Post 35 - April 15, 2020
Day 35…
Every morning right when I wake up, I do a kind of inventory.
Throat’s a little scratchy.
Allergies or is it IT?
Sniffles…? Blow my nose. No.
Aches? No, not really.
OK - today, I’m OK.
At the best of times, New York can be a nightmare for people who suffer from allergies. There are many different kinds of trees and they all shed their pollen at different times.
The pollen comes like a continual wave all the way through until summer.
I consider myself lucky that I’m not really allergic, but every year there is SOMETHNG that blooms that seems to nail me.
Yesterday, several health experts said that they thought that Social Distancing guidelines might need to remain in place in some form until 2022.
That took my breath away for a minute.
Governor Newsome of California in his daily briefing described what that might look like.
As some businesses reopen, masks and gloves would become ubiquitous.
You’d walk into a restaurant and your server would be wearing a mask and gloves. There would be fewer tables and they would be further apart from each other so the six-foot limits could be observed.

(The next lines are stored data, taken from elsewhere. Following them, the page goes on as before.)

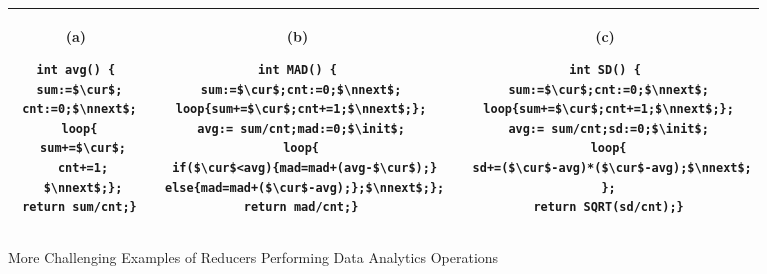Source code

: \vspace{-1cm}
\begin{figure}
	\centering
	\lstset{language=C,
		basicstyle=\ttfamily\scriptsize}
	\begin{tabular}{|c|c|c|}
		\hline
		\begin{minipage}[t]{0.2\textwidth}
			(a)
			\begin{lstlisting}[mathescape=true]
int avg() {
 sum:=$\cur$;
 cnt:=0;$\nnext$;
 loop{
  sum+=$\cur$;
  cnt+=1;
  $\nnext$;};
 return sum/cnt;}
			\end{lstlisting}
		\end{minipage}&
		\begin{minipage}[t]{0.4\textwidth}
			(b)
\begin{lstlisting}[mathescape=true]
int MAD() {
 sum:=$\cur$;cnt:=0;$\nnext$;
 loop{sum+=$\cur$;cnt+=1;$\nnext$;};
 avg:= sum/cnt;mad:=0;$\init$;
 loop{
  if($\cur$<avg){mad=mad+(avg-$\cur$);}
  else{mad=mad+($\cur$-avg);};$\nnext$;};
 return mad/cnt;}
\end{lstlisting}
		\end{minipage}&
		\begin{minipage}[t]{0.4\textwidth}
			(c)
			\begin{lstlisting}[mathescape=true]
int SD() {
 sum:=$\cur$;cnt:=0;$\nnext$;
 loop{sum+=$\cur$;cnt+=1;$\nnext$;};
 avg:= sum/cnt;sd:=0;$\init$;
 loop{
  sd+=($\cur$-avg)*($\cur$-avg);$\nnext$;
 };
 return SQRT(sd/cnt);}
			\end{lstlisting}
		\end{minipage}\\
		\hline		
	\end{tabular}
	\caption{More Challenging Examples of Reducers Performing Data Analytics Operations}
	\label{fig:examples2}
\end{figure}
\vspace{-0.5cm}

The menus would be disposable.
Will people really do that?
Will people feel comfortable eating in a room full of strangers with their masks off?
How would that affect my business, theatre?
If you sold fewer seats - say every third one - and staggered the rows, would people come?
What would that be like?
I took a lot of survey classes in College and one of the things that really stuck with me from my Philosophy classes was a concept put forth by a Sociologist named Émile Durkheim called Collective Effervescence. This is what happens when a group or a society comes together to experience the same thing together. The physically closer we are to each other, the more the group “effervesces”. As our emotions are shared, the experience becomes exponentially greater.
It’s what happens at a game when everybody rooting for the same team sits tightly together and starts to react as one.
It’s what happens in a church or a synagogue or a mosque or a temple or a meeting house when people join together to worship.
It’s what happens at the theatre when we all sit tightly together and start to experience the roller coaster ride of emotions together.
The experience effervesces - it bubbles up. We feel it more deeply and more profoundly together - the energy transfers between us and becomes greater than the sum of its parts.
That’s what we are all hungry for.
That’s one of the reasons why every day at 7pm we all lean out of our windows and scream and clap together for our brave health care workers.
We are social creatures.
We NEED each other.
We need that collective experience - that rush - that only comes when we are together.
Yesterday, I went for my long bi-weekly walk.
It was a beautiful day.
New York seemed somewhat crowded.
Not like a month ago, by any stretch of the imagination, but more people were out than had been out during my last walk three days ago.
I would say about 80% of the people walking around had masks on and were honoring social distancing.
That left 20% who were not.
Mothers with babies in carriages were talking to each other.
Young men and women were walking down the street together chatting without masks on and well within six feet of each other.
It was much harder to find empty streets to walk down than it has been over these last few strange weeks.
This is where we are going to get into trouble.
The weather is going to continue to get better.
It is impossible not to notice just how incredibly blue and clean the skies above New York are these days. It’s truly astounding.
It’s going to draw us out towards each other.
As much as we want it and as much as we need it, we HAVE to keep staying away from each other.
This will not stop if we don’t.
Our numbers are plateauing ONLY because we are doing this.
We stop doing this, those numbers go right back up and people die.
It’s honestly as simple as that.
The game changer will be a vaccine.
It’s coming.
When? No way to tell. An effective vaccine requires an enormous amount of research and testing, and it also requires something somewhat unquantifiable - luck.
Researchers say 6-18 months. Maybe more, maybe less.
That’s where the luck comes in.
Our President’s decision to stop funding the World Health Organization yesterday in his pathetic attempt to find a scapegoat that isn’t him, couldn’t come at a worse time.
Whatever mistakes WHO may have made in the past, we need their guidance moving forward. We need their international reach because re-opening the United Sates without coordinating with our sisters and brothers across this planet is going to be impossible.
For f&%$ sake.
Until then, we all have to help stop this spread ourselves.
We all have to adjust our behavior and help create this new normal.
And we have to keep at it.
I don’t really want to go to a restaurant and sit at an isolated table and I don’t really want to watch a Broadway show sitting by myself, isolated from everyone else.
But if that’s the only way we can even approximate getting together for the next while, then I’ll do it.
We will all do it.
We will adjust.
We have to.
It’s just for now.
This will pass.
But for now, we all have to be open to change.